## GIVEN TEXT

Integrating Administrative Data into UK Travel and Tourism Statistics

Date: Thursday 18 April 2024

Keeping count of every passenger who enters and exits the UK is both a time and cost intensive task undertaken by the Office for National Statistics (ONS). This article explores how the ONS' survey methodology could be replaced using alterative data sources to generate the same statistics.

Project overview

This work is part of a joint project between the University of Leeds and the Office for National Statistics (ONS), with the goal of discontinuing the annual International Passenger Survey (IPS), which gathers travel and tourism statistics. Instead, the same information would be collected through alternative data sources as well as statistical and machine learning methods.

The project is in its early stages, and thus far it has identified a potential framework for replacing the IPS and forecasting international travel and tourism statistics for future years.

## WHAT THE EXERCISE ASKS
Repeat the article starting with "Keeping count of" and going on through "machine learning methods.", changing "Office for National Statistics" to "UK national statistics office".

## DATA EXCERPTS
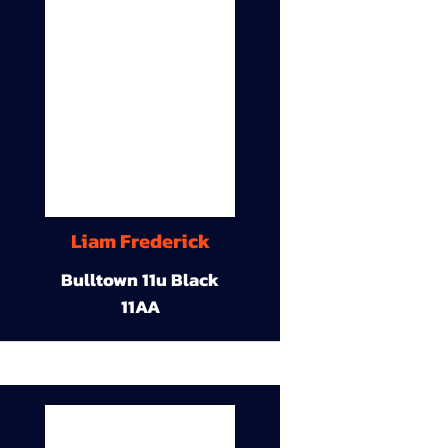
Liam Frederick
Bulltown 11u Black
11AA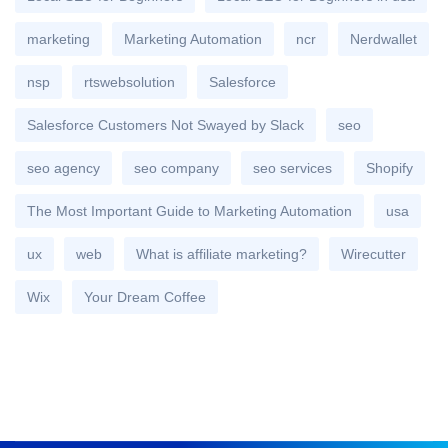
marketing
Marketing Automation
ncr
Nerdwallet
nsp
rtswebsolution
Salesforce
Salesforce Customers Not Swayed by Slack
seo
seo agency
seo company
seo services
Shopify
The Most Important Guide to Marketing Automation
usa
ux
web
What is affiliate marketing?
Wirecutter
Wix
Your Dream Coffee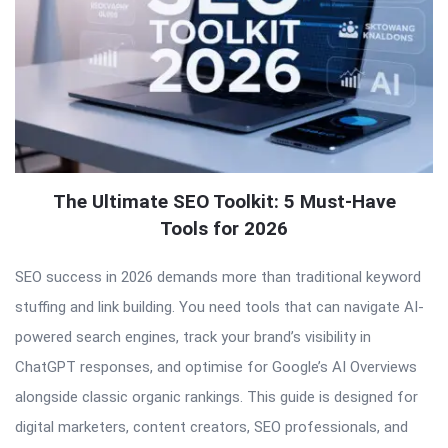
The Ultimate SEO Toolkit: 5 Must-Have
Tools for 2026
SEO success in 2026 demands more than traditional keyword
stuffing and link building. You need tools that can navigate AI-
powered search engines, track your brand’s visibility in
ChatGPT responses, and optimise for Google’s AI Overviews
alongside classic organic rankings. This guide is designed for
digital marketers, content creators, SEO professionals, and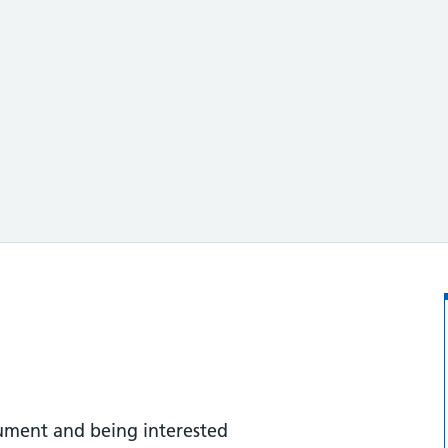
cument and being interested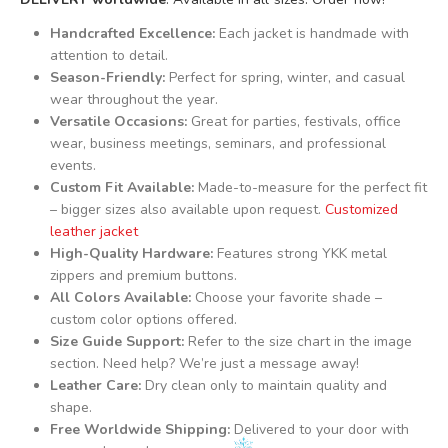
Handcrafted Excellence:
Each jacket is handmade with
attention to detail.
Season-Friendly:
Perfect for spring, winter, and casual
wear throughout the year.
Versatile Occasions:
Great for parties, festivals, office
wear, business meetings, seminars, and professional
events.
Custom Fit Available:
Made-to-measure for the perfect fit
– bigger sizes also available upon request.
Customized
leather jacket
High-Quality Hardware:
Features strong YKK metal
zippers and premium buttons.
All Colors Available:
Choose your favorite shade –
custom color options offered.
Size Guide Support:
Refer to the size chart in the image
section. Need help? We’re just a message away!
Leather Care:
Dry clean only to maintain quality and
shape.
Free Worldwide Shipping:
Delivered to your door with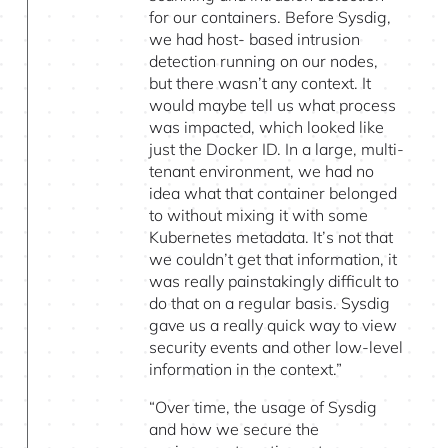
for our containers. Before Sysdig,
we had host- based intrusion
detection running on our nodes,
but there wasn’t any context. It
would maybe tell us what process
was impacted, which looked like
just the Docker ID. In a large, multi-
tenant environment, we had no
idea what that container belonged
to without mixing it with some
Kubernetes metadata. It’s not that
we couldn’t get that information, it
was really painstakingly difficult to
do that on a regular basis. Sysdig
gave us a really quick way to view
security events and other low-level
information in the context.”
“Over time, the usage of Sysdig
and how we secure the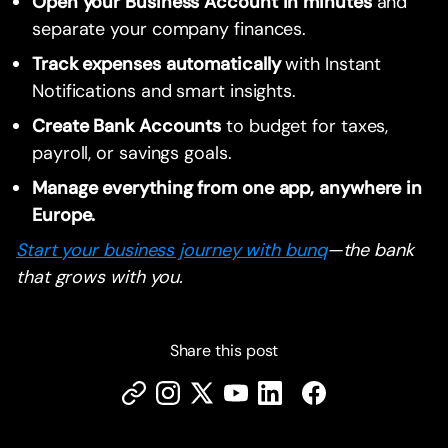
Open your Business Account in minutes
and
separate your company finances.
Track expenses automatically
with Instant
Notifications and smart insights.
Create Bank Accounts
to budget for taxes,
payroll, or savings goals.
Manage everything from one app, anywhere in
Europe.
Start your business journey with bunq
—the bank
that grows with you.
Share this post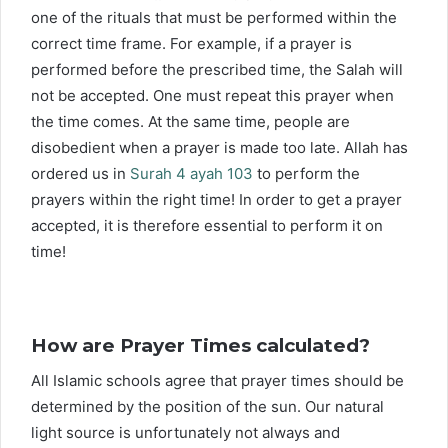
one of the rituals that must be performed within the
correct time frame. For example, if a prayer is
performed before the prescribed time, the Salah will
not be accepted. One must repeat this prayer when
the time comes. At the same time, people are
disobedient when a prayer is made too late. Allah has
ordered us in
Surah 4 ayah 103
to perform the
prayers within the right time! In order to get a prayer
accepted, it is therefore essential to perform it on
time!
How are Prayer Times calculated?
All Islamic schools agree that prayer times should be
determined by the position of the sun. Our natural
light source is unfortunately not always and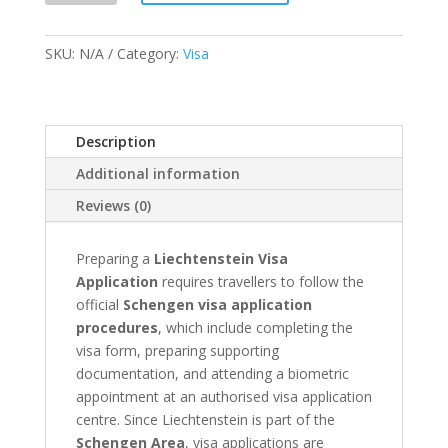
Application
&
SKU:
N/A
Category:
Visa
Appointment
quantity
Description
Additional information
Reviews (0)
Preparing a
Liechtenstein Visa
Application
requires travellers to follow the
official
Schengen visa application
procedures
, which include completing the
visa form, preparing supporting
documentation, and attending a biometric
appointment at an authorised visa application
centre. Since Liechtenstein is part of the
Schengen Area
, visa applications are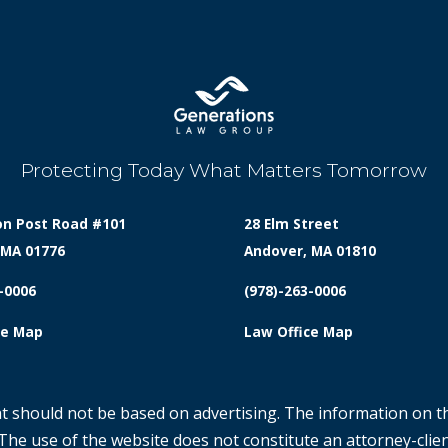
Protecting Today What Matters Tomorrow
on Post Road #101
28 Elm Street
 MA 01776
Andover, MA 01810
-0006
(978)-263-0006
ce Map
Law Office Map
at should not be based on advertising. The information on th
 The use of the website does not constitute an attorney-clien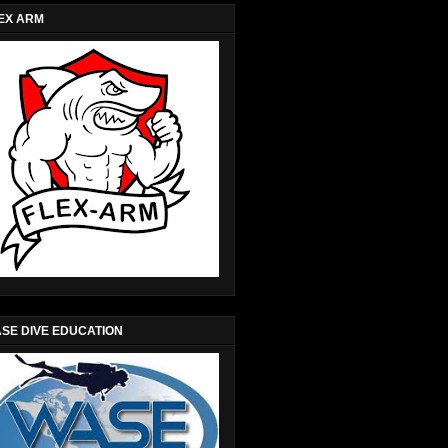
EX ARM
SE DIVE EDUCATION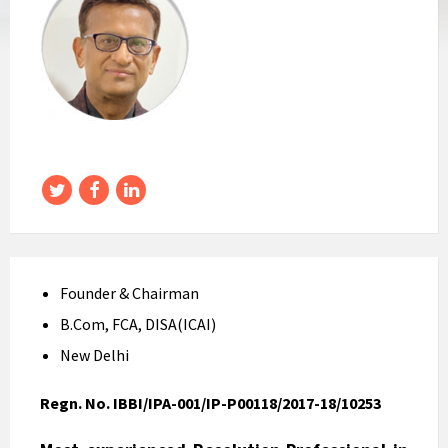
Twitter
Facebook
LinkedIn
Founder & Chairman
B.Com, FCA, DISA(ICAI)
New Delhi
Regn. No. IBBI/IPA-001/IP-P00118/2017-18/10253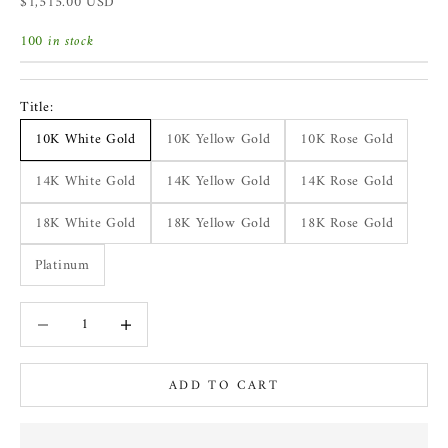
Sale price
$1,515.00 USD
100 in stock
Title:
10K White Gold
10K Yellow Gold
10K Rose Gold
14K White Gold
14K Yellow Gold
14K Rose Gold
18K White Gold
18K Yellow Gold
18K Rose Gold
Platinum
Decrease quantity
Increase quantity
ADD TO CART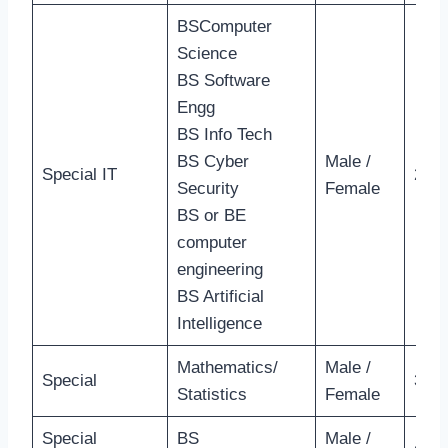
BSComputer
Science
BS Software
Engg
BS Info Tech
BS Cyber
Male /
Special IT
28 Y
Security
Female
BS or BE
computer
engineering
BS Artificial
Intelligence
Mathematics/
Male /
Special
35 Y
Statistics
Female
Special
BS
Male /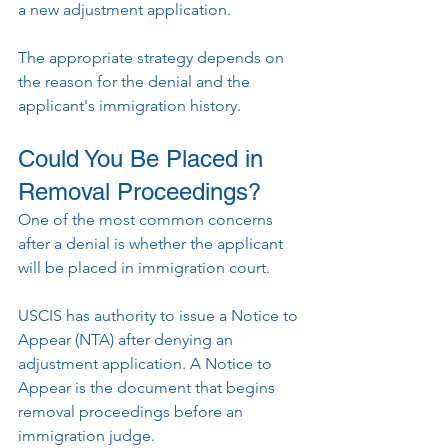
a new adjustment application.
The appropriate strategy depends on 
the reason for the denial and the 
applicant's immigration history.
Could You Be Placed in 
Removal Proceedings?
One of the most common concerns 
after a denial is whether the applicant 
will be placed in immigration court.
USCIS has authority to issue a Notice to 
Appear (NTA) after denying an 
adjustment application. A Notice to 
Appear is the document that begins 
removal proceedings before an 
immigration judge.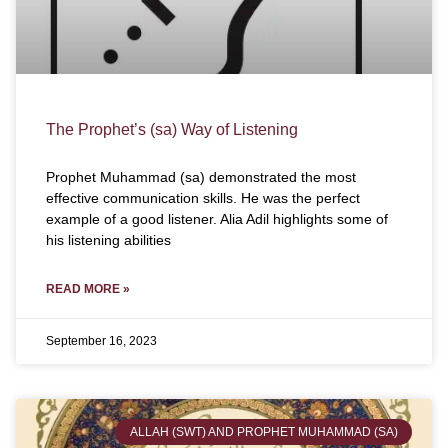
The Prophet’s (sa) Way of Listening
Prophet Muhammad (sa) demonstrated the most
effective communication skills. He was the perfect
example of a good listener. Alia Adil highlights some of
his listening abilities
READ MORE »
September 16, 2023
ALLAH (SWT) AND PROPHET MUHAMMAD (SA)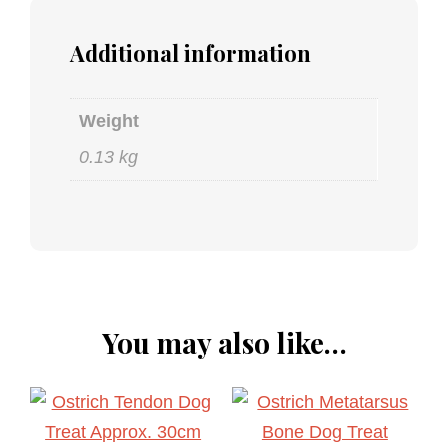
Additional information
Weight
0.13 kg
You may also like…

## ANSWER SPACE
Keeping count of every passenger who enters and exits the UK is both a time and cost intensive task undertaken by the UK national statistics office (ONS). This article explores how the ONS' survey methodology could be replaced using alterative data sources to generate the same statistics.

Project overview

This work is part of a joint project between the University of Leeds and the UK national statistics office (ONS), with the goal of discontinuing the annual International Passenger Survey (IPS), which gathers travel and tourism statistics. Instead, the same information would be collected through alternative data sources as well as statistical and machine learning methods.